◆ **What you need to do**:
Omit the pictures, then write out every entry exactly as it reads.

---

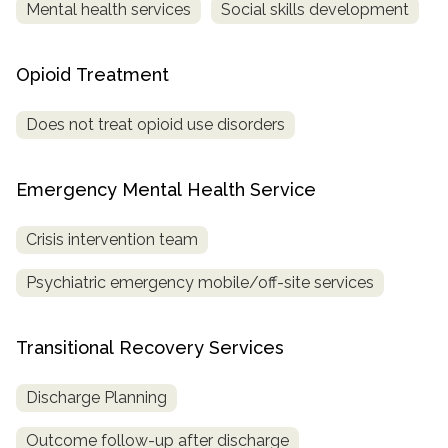
Mental health services
Social skills development
Opioid Treatment
Does not treat opioid use disorders
Emergency Mental Health Service
Crisis intervention team
Psychiatric emergency mobile/off-site services
Transitional Recovery Services
Discharge Planning
Outcome follow-up after discharge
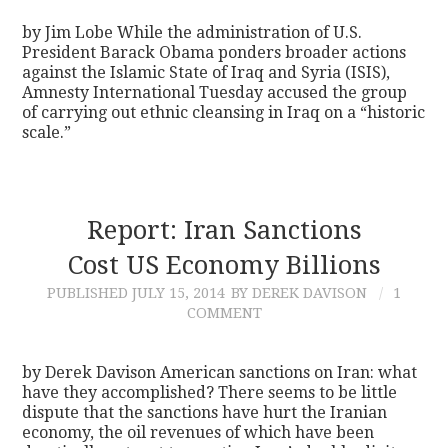
by Jim Lobe While the administration of U.S.
President Barack Obama ponders broader actions
against the Islamic State of Iraq and Syria (ISIS),
Amnesty International Tuesday accused the group
of carrying out ethnic cleansing in Iraq on a “historic
scale.”
Report: Iran Sanctions
Cost US Economy Billions
PUBLISHED
JULY 15, 2014
BY DEREK DAVISON
1
COMMENT
by Derek Davison American sanctions on Iran: what
have they accomplished? There seems to be little
dispute that the sanctions have hurt the Iranian
economy, the oil revenues of which have been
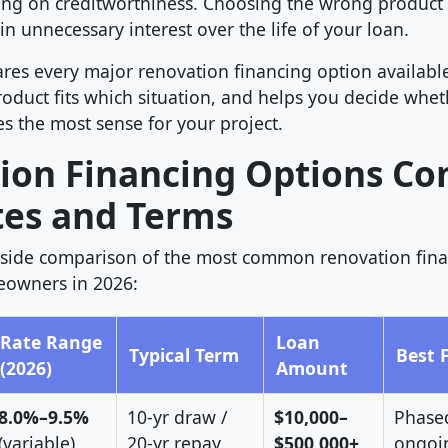
g on creditworthiness. Choosing the wrong product 
in unnecessary interest over the life of your loan.
res every major renovation financing option available
oduct fits which situation, and helps you decide whet
s the most sense for your project.
ion Financing Options C
tes and Terms
y-side comparison of the most common renovation fin
eowners in 2026:
Rate Range
Loan
Typical Term
Best 
(2026)
Amount
8.0%–9.5%
10-yr draw /
$10,000–
Phased
(variable)
20-yr repay
$500,000+
ongoi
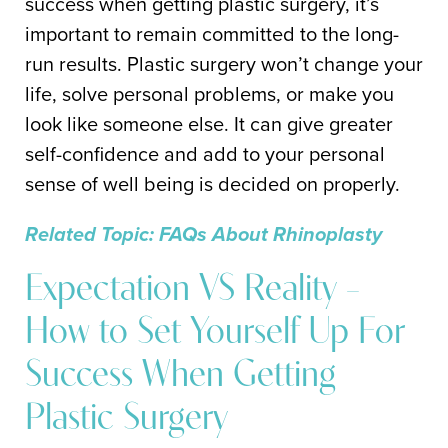
success when getting plastic surgery, it’s
important to remain committed to the long-
run results. Plastic surgery won’t change your
life, solve personal problems, or make you
look like someone else. It can give greater
self-confidence and add to your personal
sense of well being is decided on properly.
Related Topic: FAQs About Rhinoplasty
Expectation VS Reality –
How to Set Yourself Up For
Success When Getting
Plastic Surgery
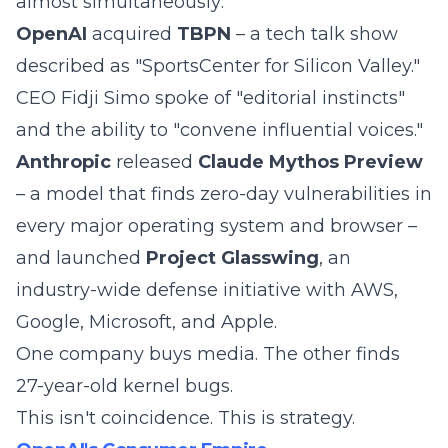
almost simultaneously:
OpenAI
acquired
TBPN
– a tech talk show
described as "SportsCenter for Silicon Valley."
CEO Fidji Simo spoke of "editorial instincts"
and the ability to "convene influential voices."
Anthropic
released
Claude Mythos Preview
– a model that finds zero-day vulnerabilities in
every major operating system and browser –
and launched
Project Glasswing
, an
industry-wide defense initiative with AWS,
Google, Microsoft, and Apple.
One company buys media. The other finds
27-year-old kernel bugs.
This isn't coincidence. This is strategy.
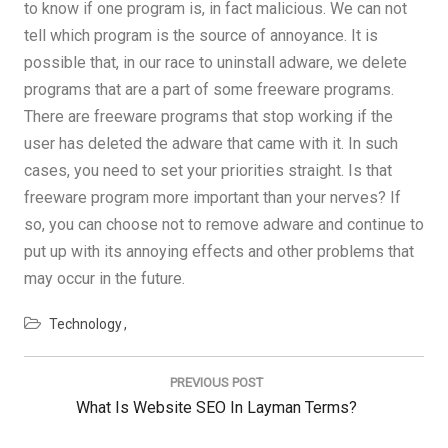
to know if one program is, in fact malicious. We can not
tell which program is the source of annoyance. It is
possible that, in our race to uninstall adware, we delete
programs that are a part of some freeware programs.
There are freeware programs that stop working if the
user has deleted the adware that came with it. In such
cases, you need to set your priorities straight. Is that
freeware program more important than your nerves? If
so, you can choose not to remove adware and continue to
put up with its annoying effects and other problems that
may occur in the future.
Technology
Post
navigation
PREVIOUS POST
Previous
What Is Website SEO In Layman Terms?
Post:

---

◆ **Task response**:
Mental health services
Social skills development
Opioid Treatment
Does not treat opioid use disorders
Emergency Mental Health Service
Crisis intervention team
Psychiatric emergency mobile/off-site services
Transitional Recovery Services
Discharge Planning
Outcome follow-up after discharge
by Jim Lobe While the administration of U.S.
President Barack Obama ponders broader actions
against the Islamic State of Iraq and Syria (ISIS),
Amnesty International Tuesday accused the group
of carrying out ethnic cleansing in Iraq on a “historic
scale.”
Report: Iran Sanctions
Cost US Economy Billions
PUBLISHED
JULY 15, 2014
BY DEREK DAVISON
1
COMMENT
by Derek Davison American sanctions on Iran: what
have they accomplished? There seems to be little
dispute that the sanctions have hurt the Iranian
economy, the oil revenues of which have been
g on creditworthiness. Choosing the wrong product 
in unnecessary interest over the life of your loan.
res every major renovation financing option available
oduct fits which situation, and helps you decide whet
s the most sense for your project.
ion Financing Options C
tes and Terms
y-side comparison of the most common renovation fin
eowners in 2026:
Rate Range
Loan
Typical Term
Best 
(2026)
Amount
8.0%–9.5%
10-yr draw /
$10,000–
Phased
(variable)
20-yr repay
$500,000+
ongoi
success when getting plastic surgery, it’s
important to remain committed to the long-
run results. Plastic surgery won’t change your
life, solve personal problems, or make you
look like someone else. It can give greater
self-confidence and add to your personal
sense of well being is decided on properly.
Related Topic: FAQs About Rhinoplasty
Expectation VS Reality –
How to Set Yourself Up For
Success When Getting
Plastic Surgery
almost simultaneously:
OpenAI
acquired
TBPN
– a tech talk show
described as "SportsCenter for Silicon Valley."
CEO Fidji Simo spoke of "editorial instincts"
and the ability to "convene influential voices."
Anthropic
released
Claude Mythos Preview
– a model that finds zero-day vulnerabilities in
every major operating system and browser –
and launched
Project Glasswing
, an
industry-wide defense initiative with AWS,
Google, Microsoft, and Apple.
One company buys media. The other finds
27-year-old kernel bugs.
This isn't coincidence. This is strategy.
to know if one program is, in fact malicious. We can not
tell which program is the source of annoyance. It is
possible that, in our race to uninstall adware, we delete
programs that are a part of some freeware programs.
There are freeware programs that stop working if the
user has deleted the adware that came with it. In such
cases, you need to set your priorities straight. Is that
freeware program more important than your nerves? If
so, you can choose not to remove adware and continue to
put up with its annoying effects and other problems that
may occur in the future.
Technology
Post
navigation
PREVIOUS POST
Previous
What Is Website SEO In Layman Terms?
Post:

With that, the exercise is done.